Extrait du document »
Tous les grands courants politiques, en Tunisie, ont endossés le rôle du bourreaux et de la victime, avec un petit bémol car je ne pense pas que la nébuleuse autour de KS est la gauche Tunisienne. Cette situation pourrait permettre à beaucoup de tirer les leçons qui s'imposent et à adhérer complètement et sincèrement aux principes démocratiques. C'est un élément qui me laisse penser qu'on finira par trouver l'équilibre dans ce processus de construction démocratique.
Je pense que ce n'est pas le désert politique, Ettayar, Afek et autres portent la voix de la raison et de la démocratie mais souffrent de la tendance des tunisiens à chercher la figure emblématique et le discours enflammé. Après les déceptions qui s'enchaînent, ce discours finira par faire écho et cristalliser l'idée que seules les institutions et la culture démocratique pourront nous prémunir contre toutes velléité totalitaire.

Exercice écrit »
Poursuivez le commentaire sur la construction démocratique en Tunisie à partir de sa dernière phrase. Ce matériel n'est pas nécessaire.

Matériel fourni »

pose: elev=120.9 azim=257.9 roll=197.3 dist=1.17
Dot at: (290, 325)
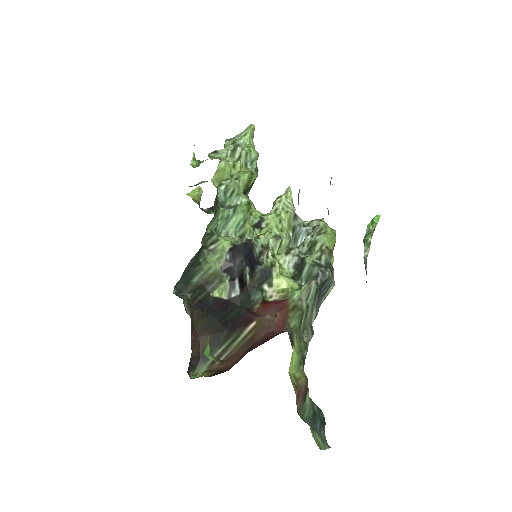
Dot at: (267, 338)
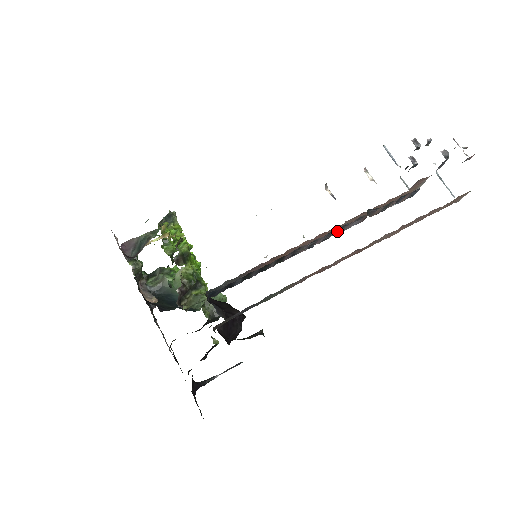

Réponse écrite »
Le cas de l'Italie est le meilleur exemple pour constater qu'un parti fasciste sera toujours contenu. C'est pour cette raison également que ni Ennahdha ni KS n'ont voulu installer la cour constitutionnelle par crainte de voir leurs pouvoirs limités.
Malgré la situation économique pressante, je pense que la priorité est de constituer un front politique autour de cette idée de "une scène politique saine ".